### The input ###
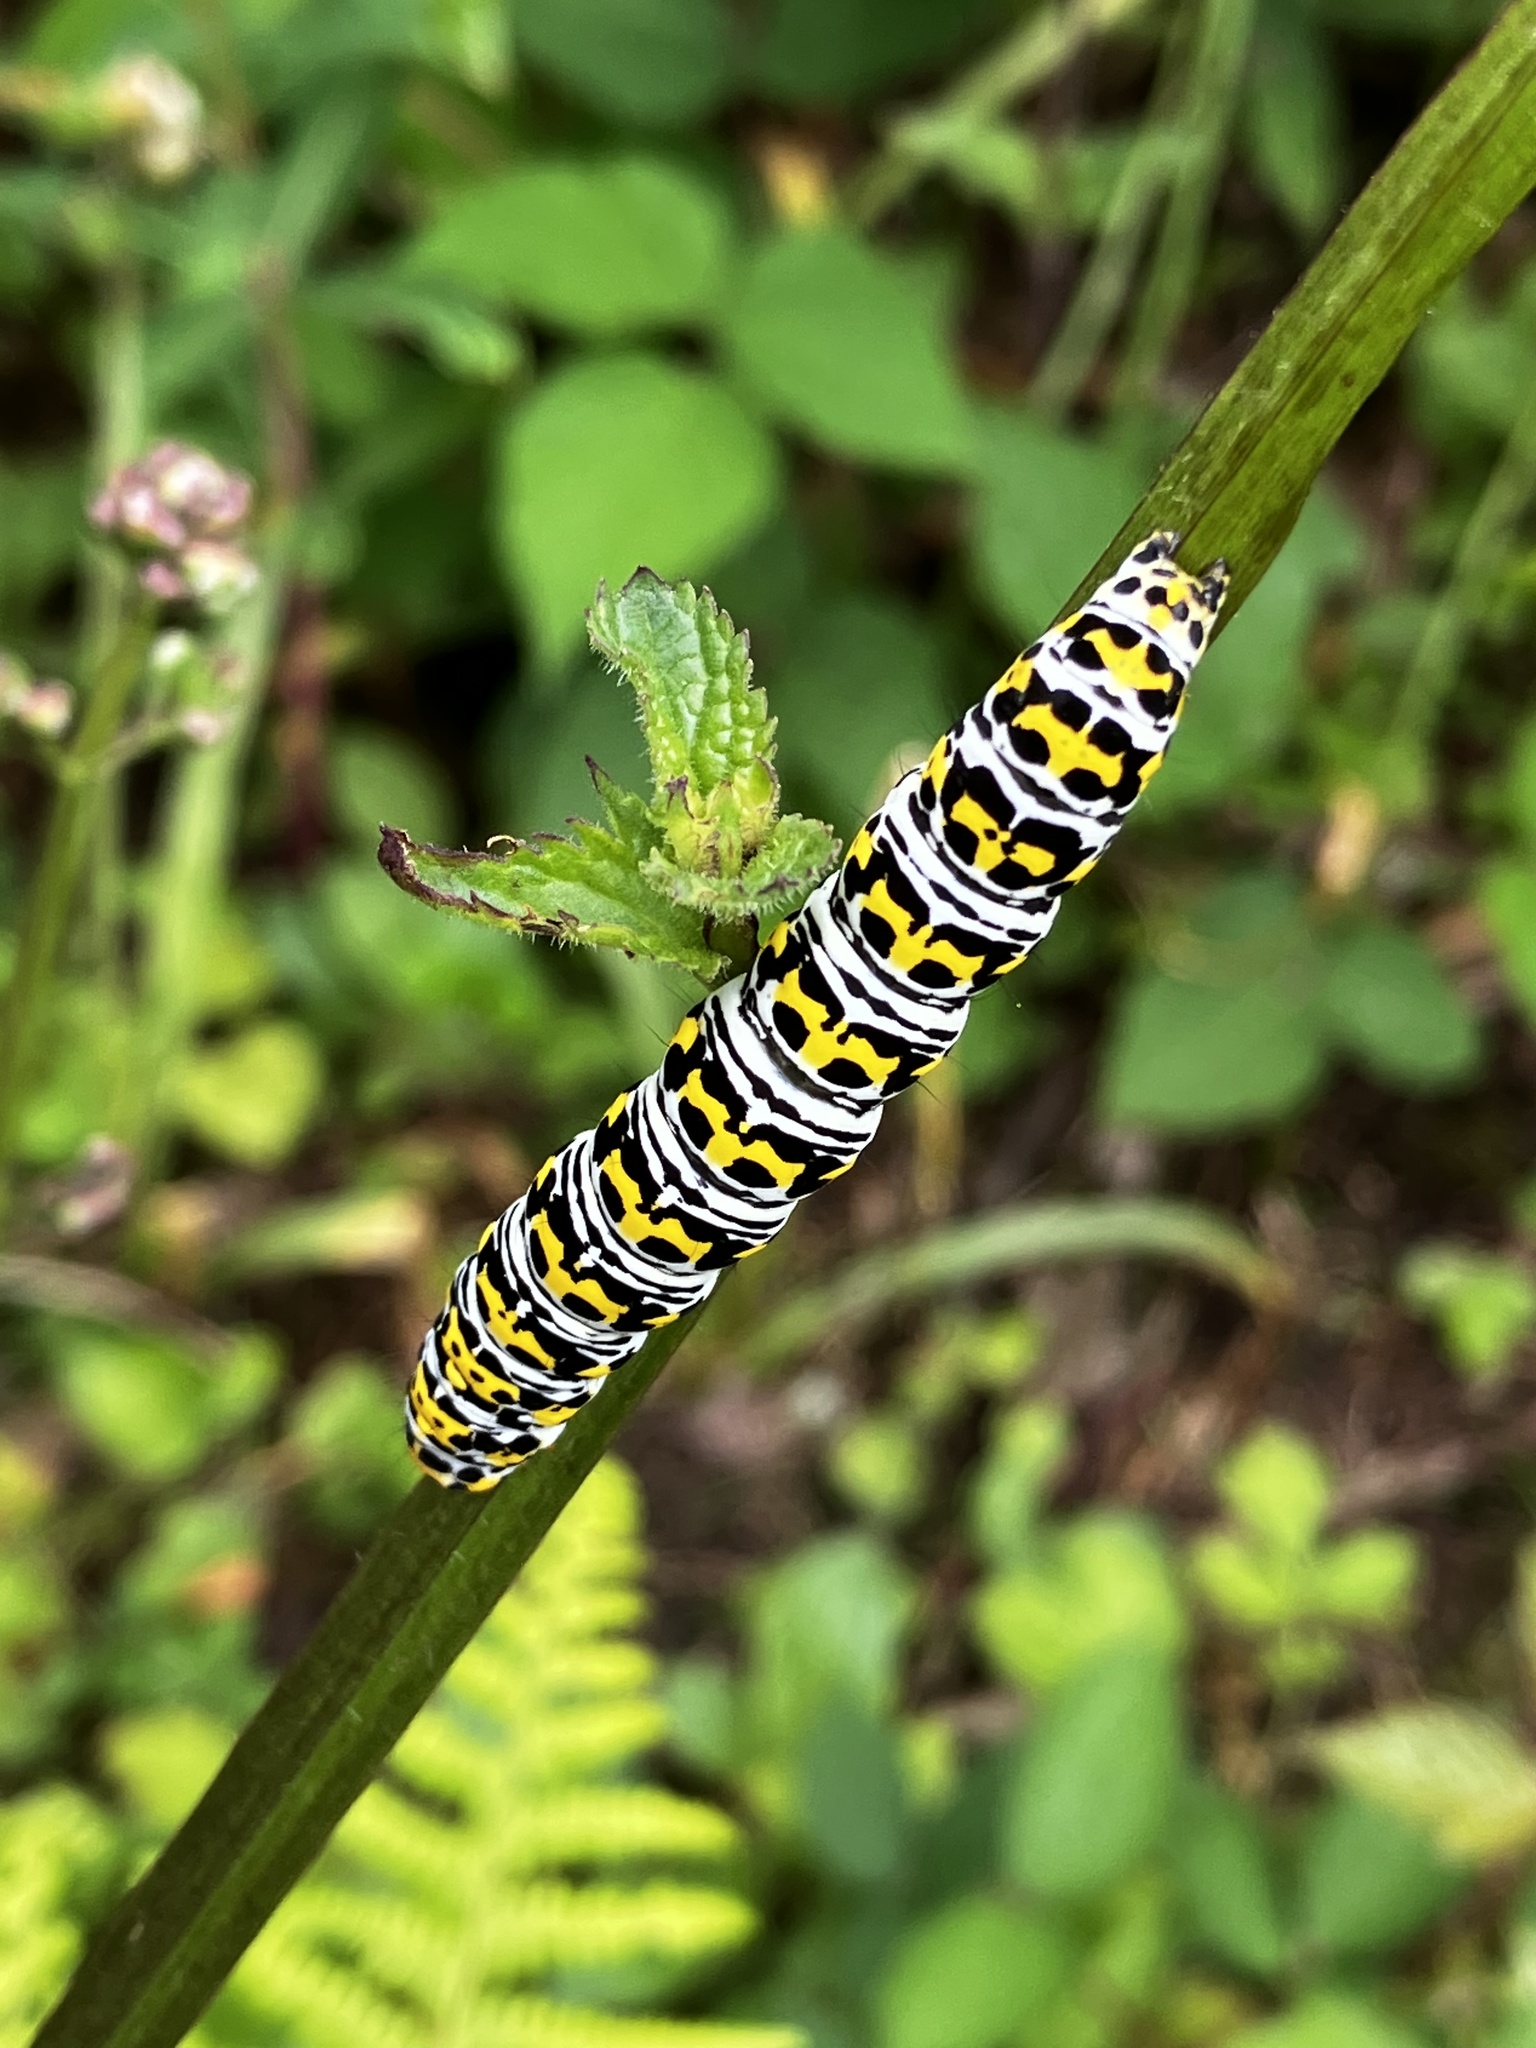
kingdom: Animalia
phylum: Arthropoda
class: Insecta
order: Lepidoptera
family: Noctuidae
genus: Cucullia
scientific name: Cucullia verbasci
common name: Mullein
###
### What to produce
Quote the lines above word for word, omitting the picture.

### Answer to this problem
kingdom: Animalia
phylum: Arthropoda
class: Insecta
order: Lepidoptera
family: Noctuidae
genus: Cucullia
scientific name: Cucullia verbasci
common name: Mullein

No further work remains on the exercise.